##### SUPPLIED INFORMATION

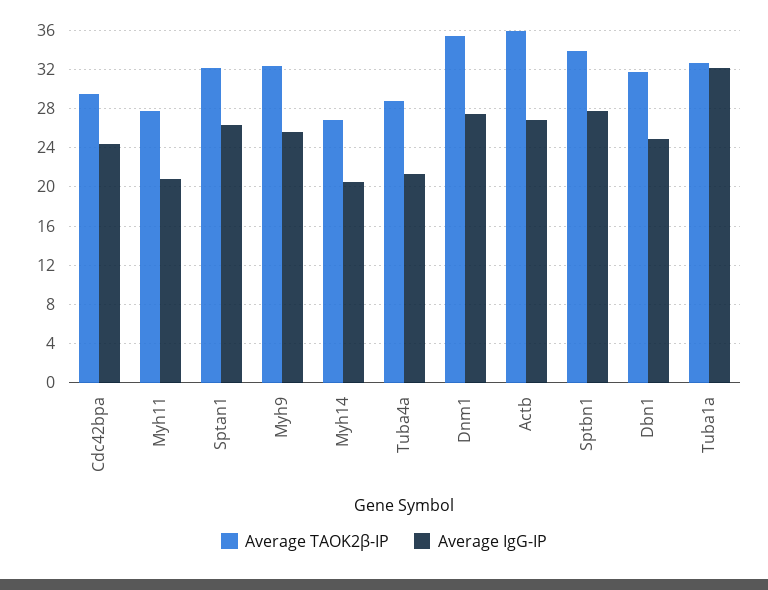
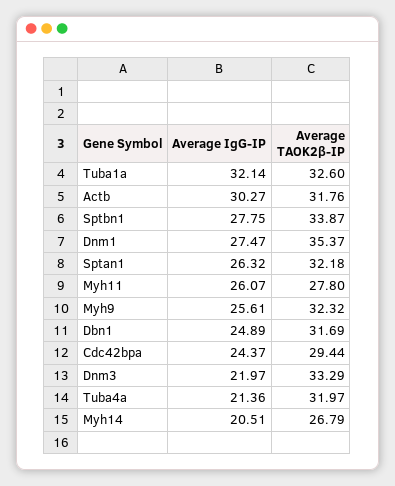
  {
    "Average TAOK2β-IP": {
      "Cdc42bpa": 29.44,
      "Myh11": 27.8,
      "Sptan1": 32.18,
      "Myh9": 32.32,
      "Myh14": 26.79,
-     "Tuba4a": 29,
+     "Tuba4a": 31.97,
      "Dnm1": 35.37,
-     "Actb": 36,
+     "Actb": 31.76,
      "Sptbn1": 33.87,
      "Dbn1": 31.69,
-     "Tuba1a": 32.6
+     "Tuba1a": 32.6,
+     "Dnm3": 33.29
    },
    "Average IgG-IP": {
      "Cdc42bpa": 24.37,
-     "Myh11": 21,
+     "Myh11": 26.07,
      "Sptan1": 26.32,
      "Myh9": 25.61,
      "Myh14": 20.51,
      "Tuba4a": 21.36,
      "Dnm1": 27.47,
-     "Actb": 27,
+     "Actb": 30.27,
      "Sptbn1": 27.75,
      "Dbn1": 24.89,
-     "Tuba1a": 32.14
+     "Tuba1a": 32.14,
+     "Dnm3": 21.97
    }
  }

##########

Nothing but the pictures is to be left out; the rest of the listing should be copied exactly.

  {
    "Average TAOK2β-IP": {
      "Cdc42bpa": 29.44,
      "Myh11": 27.8,
      "Sptan1": 32.18,
      "Myh9": 32.32,
      "Myh14": 26.79,
-     "Tuba4a": 29,
+     "Tuba4a": 31.97,
      "Dnm1": 35.37,
-     "Actb": 36,
+     "Actb": 31.76,
      "Sptbn1": 33.87,
      "Dbn1": 31.69,
-     "Tuba1a": 32.6
+     "Tuba1a": 32.6,
+     "Dnm3": 33.29
    },
    "Average IgG-IP": {
      "Cdc42bpa": 24.37,
-     "Myh11": 21,
+     "Myh11": 26.07,
      "Sptan1": 26.32,
      "Myh9": 25.61,
      "Myh14": 20.51,
      "Tuba4a": 21.36,
      "Dnm1": 27.47,
-     "Actb": 27,
+     "Actb": 30.27,
      "Sptbn1": 27.75,
      "Dbn1": 24.89,
-     "Tuba1a": 32.14
+     "Tuba1a": 32.14,
+     "Dnm3": 21.97
    }
  }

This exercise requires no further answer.